Sermons

Summary: An Age when our "Yes" no longer means yes, and our "NO" no longer means no. When right is wrong and wrong is right!

Sermon Preached at Grace Community Church (EPC)

Sun City Grand, Surprise, AZ

Sunday, August 5, 2001

by the Reverend Cooper McWhirter

An Age of Nonsense: “The Failure of Isms”

Ecclesiastes 1:12-18

Commencement is the one time each year when students get to hear a speaker say something profound. Yet, of the thousands of commencement addresses every year, few are ever remembered. How many of you can remember your own graduation day from high school, or college? Can you even remember who your commencement speaker was? Then again, at our age, we’re doing well just to remember what year we graduated!

Well, there’s at least one class of graduates who will not soon forget who spoke at their commencement. It was June 8, 1978 and it marked the 327th commencement ceremony at Harvard University. The speaker was the famed 1970 Nobel Prize winner for literature, Alexander Solzhenitsyn. Here was a man who had endured years of imprisonment in the Soviet gulags and who lived to tell about it. In 1974, he was granted political asylum here in the United States. Soon, he became a celebrity of sorts and was highly touted as a speaker and lecturer. At least he was until that fateful day at Harvard.

In his speech titled “A World Split Apart,” he began his address by saying that Harvard’s motto is “Veritas” meaning truth.

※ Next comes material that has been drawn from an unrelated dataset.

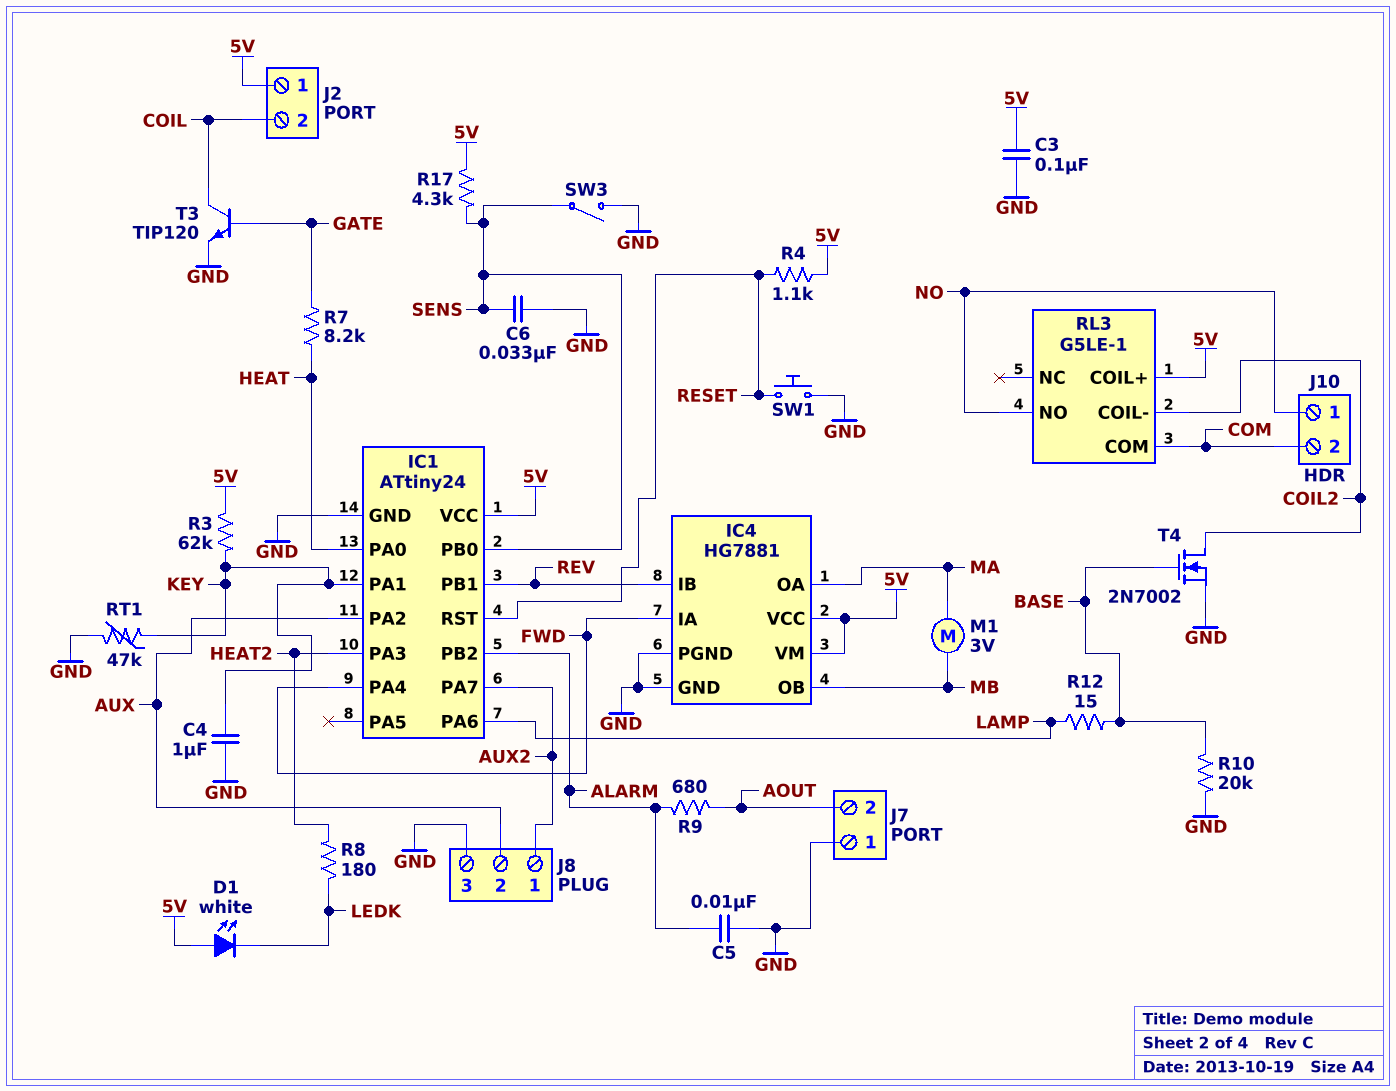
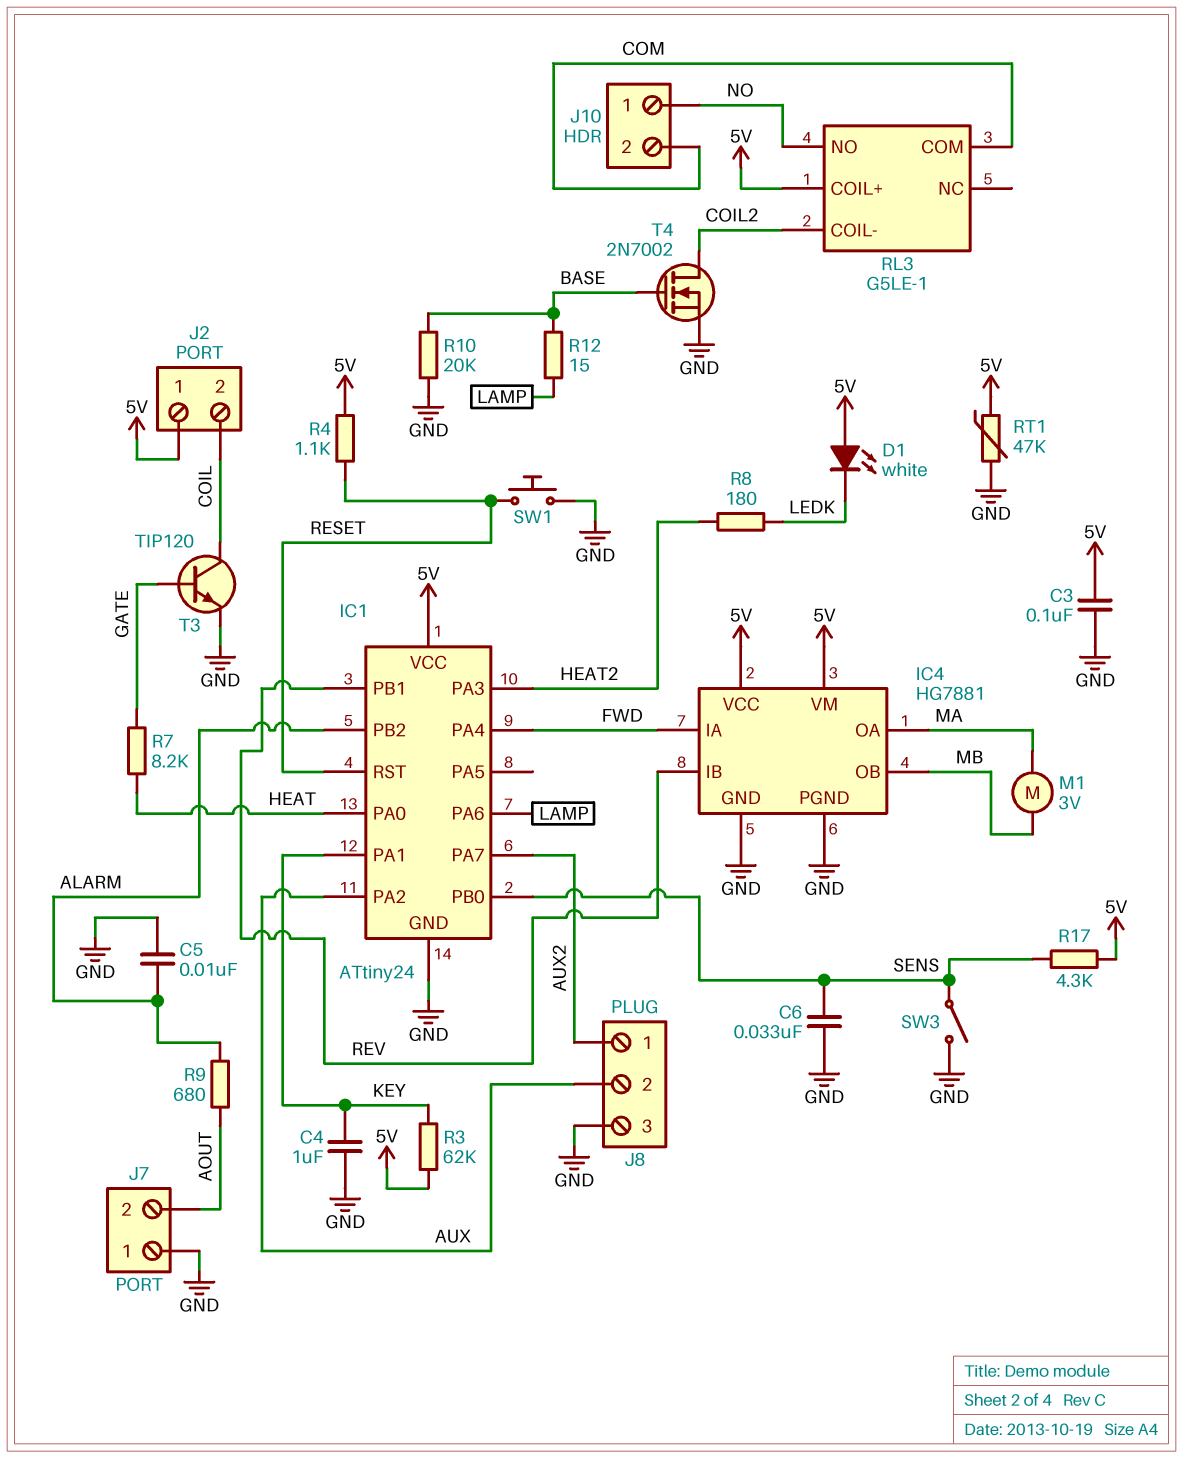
RT1: 47k (GND, KEY) -> 47k (5V, GND)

He said, “Many of you have already found out and others will eventually find out in the course of their lives that truth is elusive … especially when we deceive ourselves into believing that we are in pursuit of truth when in actuality we are not… truth is seldom sweet; it is almost invariably bitter.”

Instead of expressing gratitude for his newfound freedoms and the privilege of speaking before such a prestigious audience, Solzhenitsyn expressed his deep concern for the spiritual decline in the West and especially here in America. In his speech, he wondered why “the Western world has lost its courage.” He denounced Western leaders for foreign policy decisions conceived from a posture of “weakness” and “cowardice” based on the fallacy that “We cannot apply moral criteria to politics.” His audience began to squirm.

Instead of congratulating these Ivy Leaguers, he warned about “destructive and irresponsible freedom” and the “abyss of human decadence.” Solzhenitsyn deplored the “misuse of liberty for moral violence against our young people, motion pictures full of pornography, crime and horror.”

The audience grew more uncomfortable. Some students started shouting and booing, but their insults failed to deter the speaker from making his points known. He identified America’s real problem as being one of “spiritual sickness.” And the root cause was our most prized possession – our “self-centeredness.” We suffer from the delusion, he said, that we are “the center of everything that exists.” We think we are not accountable to “any higher force …” “Is it true,” he asked, “that man is above everything? Is there no Superior Spirit above him?” Founded by Puritans in 1636, Harvard once knew the answers to these questions.

And so I ask you this morning, “Are we the result of some biochemical accident?” We neither created ourselves nor did we presumably evolve from some prehistoric organism. Yet, we presume that wisdom originates with us. What arrogance!

Some of these same thoughts were expressed 3,000 years ago by someone who, according to Scripture, was the wisest man who ever lived [1 Kings 4.29-34]. Solomon diligently studied numerous sciences and disciplines. He was a philosopher, an astronomer, a botanist, a biologist, a breeder of fine horses. He was a man well versed in many subjects. He indulged himself in every kind of pleasure and he did so compulsively and in great excess. Towards the end of his life he composed this written sermon and he did so as a warning to us against excesses, which, in the final analysis, boils down to man’s “self-indulgence,” which is rooted in pride.

For the next several weeks, we’re going to examine our lives in light of the Book of Ecclesiastes, which, I believe, is one of the finest apologetics for the Christian faith. This series will be comprised of topical sermons based upon one of the most profound books ever written. Consider for a moment the author. Solomon was a mighty king who reigned during the Golden Age of Israel. In the modern vernacular, “he had it all together.” He had a keen intellect. He was powerful, influential and extremely wealthy. In addition to his kingly duties, he studied, he taught, he judged and he wrote. Kings and leaders from many foreign lands came to Jerusalem to learn from him [1 Kings 10.24]. Yet, in spite of his practical insight, Solomon failed to heed his own advice, and so in the autumn of his life, he examines his follies with humility and repentance.